Autant je suis d'accord pour dire qu'il faudrait une baisse des prix beaucoup plus conséquente sur le livre numérique par rapport au livre papier, autant là, ça me semble nettement plus dur à justifier. C'est, pour ainsi dire, la chaîne du livre qui est dématérialisée dans l'affaire, pas le livre lui-même : pour le consommateur au bout du compte, le résultat est le même.
(Avec les procédés actuels, s'entend ; parce que jusqu'à une date assez récente, l'impression à la demande, c'était effectivement un truc coûteux pour un résultat craignos... mais ça, c'était avant.)Est-ce qu'il t'arrive de commander des livres sur Amazon ? Est-ce que tu trouves que c'est "être pris pour un con" que de payer un livre sur Amazon le même prix que tu le payerais à la Fnac ou en librairie
(si tu disposes d'une carte de fidélité de la Fnac ou de ton libraire pour avoir droit aux 5% de remise) ?
Ce sont pourtant des enjeux très similaires : Amazon commande en de telles quantités qu'au lieu de négocier sa marge avec les diffuseurs, comme les autres, il le fait directement avec les éditeurs, et achemine directement les livres depuis les ateliers de l'imprimeur jusqu'à ses propres entrepôts, en raflant au passage les marges de tous les intermédiaires. Donc Amazon pourrait, "techniquement", faire payer le livre moins cher puisqu'il fait de substantielles économies. Mais ce serait illégal, parce que la loi Lang impose le prix unique, justement pour éviter qu'un acteur en position de force comme celle-là ne plante tout le marché et ne condamne la librairie indépendante.
(Déjà, rappelons que quand on leur a imposé de ne pas cumuler frais de port gratuit et remise de 5%, ils s'y sont "soumis" en... mettant les frais de port à 1 centime. Ça s'appelle un doigt d'honneur.)L'impression à la demande, en quelque sorte, ce n'est jamais qu'une radicalisation de ça
(et Amazon ne fait jamais que ce qu'a tenté la Fnac dans les années 70), sauf que les bénéfices sur les marges "court-circuitées" reviennent à l'éditeur et pas au détaillant. Et que la clé de l'économie se fait sur le fait de produire
moins, mais à plus bas coût, plutôt qu'en jouant sur une grande quantité de production et/ou d'achat, avec des centaines ou des milliers de volume qui soit devront être stockés pendant des années, soit seront au final pilonnés. (Ce n'est pas forcément plus mal d'un point de vue écologique, soit dit en passant.)

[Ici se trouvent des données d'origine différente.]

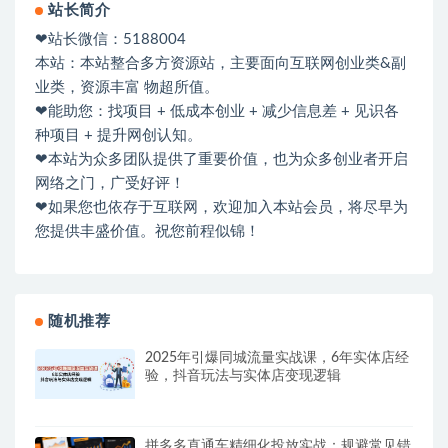
站长简介
❤站长微信：5188004
本站：本站整合多方资源站，主要面向互联网创业类&副
业类，资源丰富 物超所值。
❤能助您：找项目 + 低成本创业 + 减少信息差 + 见识各
种项目 + 提升网创认知。
❤本站为众多团队提供了重要价值，也为众多创业者开启
网络之门，广受好评！
❤如果您也依存于互联网，欢迎加入本站会员，将尽早为
您提供丰盛价值。祝您前程似锦！
随机推荐
2025年引爆同城流量实战课，6年实体店经
验，抖音玩法与实体店变现逻辑
拼多多直通车精细化投放实战：规避常见错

On pourrait envisager que ça fasse baisser le prix de vente pour un livre qui ne serait destiné à être diffusé QUE par ce biais, mais ça, je doute que ça devienne un modèle massif, ou du moins pas avant un bon moment... justement pour les raisons que tu as pointées.
Ce qui pourrait s'envisager aussi, mais c'est pas gagné non plus, c'est que les auteurs s'organisent pour faire pression afin que leur propres bénéfices soient recalculés dans l'affaire. Dans l'état actuel des choses, c'est en moyenne 10% du prix d'un livre qui revient à l'auteur, 20% à l'éditeur, et bien sûr il y a les 5,5% de TVA qui reviennent à l'État : le reste, soit quasiment les deux tiers, se répartit entre l'imprimeur, le diffuseur, le distributeur, et le libraire. Si l'éditeur se débrouille pour que ces deux tiers lui reviennent
aussi, la moindre des choses serait qu'une partie revienne aux auteurs, et pas qu'on soit sur un modèle 10% auteur / 85% éditeur / 5% État.